WHAT YOU SHOULD DO:
Please count the lines in the material below that contain the word "diameter" and reply with the number alone.
╔══
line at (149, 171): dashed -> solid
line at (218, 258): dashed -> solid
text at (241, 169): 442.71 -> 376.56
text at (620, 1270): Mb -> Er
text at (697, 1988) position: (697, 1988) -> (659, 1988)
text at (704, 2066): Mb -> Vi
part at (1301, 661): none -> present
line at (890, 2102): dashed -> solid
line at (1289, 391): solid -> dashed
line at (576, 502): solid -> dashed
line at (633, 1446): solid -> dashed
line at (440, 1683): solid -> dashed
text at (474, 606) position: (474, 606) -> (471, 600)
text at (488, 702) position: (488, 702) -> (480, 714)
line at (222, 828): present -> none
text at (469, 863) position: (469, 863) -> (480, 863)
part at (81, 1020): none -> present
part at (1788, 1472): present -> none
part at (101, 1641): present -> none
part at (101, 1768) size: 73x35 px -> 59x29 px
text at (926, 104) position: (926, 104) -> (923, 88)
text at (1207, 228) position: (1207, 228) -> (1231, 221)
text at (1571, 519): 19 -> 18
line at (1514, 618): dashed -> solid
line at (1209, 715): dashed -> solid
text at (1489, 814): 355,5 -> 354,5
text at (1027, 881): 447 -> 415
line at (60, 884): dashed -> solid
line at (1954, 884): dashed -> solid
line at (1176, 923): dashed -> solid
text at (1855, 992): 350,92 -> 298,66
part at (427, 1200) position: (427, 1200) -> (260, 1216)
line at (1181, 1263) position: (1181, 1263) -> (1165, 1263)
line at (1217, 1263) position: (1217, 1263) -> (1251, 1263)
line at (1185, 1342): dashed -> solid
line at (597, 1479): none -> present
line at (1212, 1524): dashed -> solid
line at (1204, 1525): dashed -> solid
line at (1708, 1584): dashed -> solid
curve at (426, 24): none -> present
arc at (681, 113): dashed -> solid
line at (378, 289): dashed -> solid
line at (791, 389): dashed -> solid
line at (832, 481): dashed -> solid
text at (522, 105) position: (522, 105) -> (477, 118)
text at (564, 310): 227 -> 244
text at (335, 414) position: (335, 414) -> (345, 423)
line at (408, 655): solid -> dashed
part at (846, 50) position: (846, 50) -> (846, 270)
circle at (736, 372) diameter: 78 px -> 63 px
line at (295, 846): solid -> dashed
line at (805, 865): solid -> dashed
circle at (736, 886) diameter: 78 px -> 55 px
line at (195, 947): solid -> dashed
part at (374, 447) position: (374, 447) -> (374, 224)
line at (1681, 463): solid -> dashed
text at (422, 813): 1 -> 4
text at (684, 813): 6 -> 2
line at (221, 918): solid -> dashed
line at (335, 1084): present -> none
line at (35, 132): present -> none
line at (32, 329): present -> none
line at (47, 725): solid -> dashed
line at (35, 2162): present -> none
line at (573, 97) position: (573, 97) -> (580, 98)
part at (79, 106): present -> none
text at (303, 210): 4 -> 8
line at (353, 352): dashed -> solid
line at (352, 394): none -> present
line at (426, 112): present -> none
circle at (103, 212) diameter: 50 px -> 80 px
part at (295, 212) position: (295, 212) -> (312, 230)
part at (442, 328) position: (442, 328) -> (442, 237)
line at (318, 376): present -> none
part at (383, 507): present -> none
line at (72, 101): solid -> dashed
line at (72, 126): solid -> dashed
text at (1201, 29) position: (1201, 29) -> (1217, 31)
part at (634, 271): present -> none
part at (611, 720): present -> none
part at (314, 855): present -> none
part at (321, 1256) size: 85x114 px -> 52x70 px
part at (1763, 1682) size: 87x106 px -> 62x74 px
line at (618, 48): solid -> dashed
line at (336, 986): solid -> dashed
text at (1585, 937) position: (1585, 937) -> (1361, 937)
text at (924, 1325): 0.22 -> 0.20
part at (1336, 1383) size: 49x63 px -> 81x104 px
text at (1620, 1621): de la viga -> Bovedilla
╚══
RESULT FOR THIS EXERCISE:
3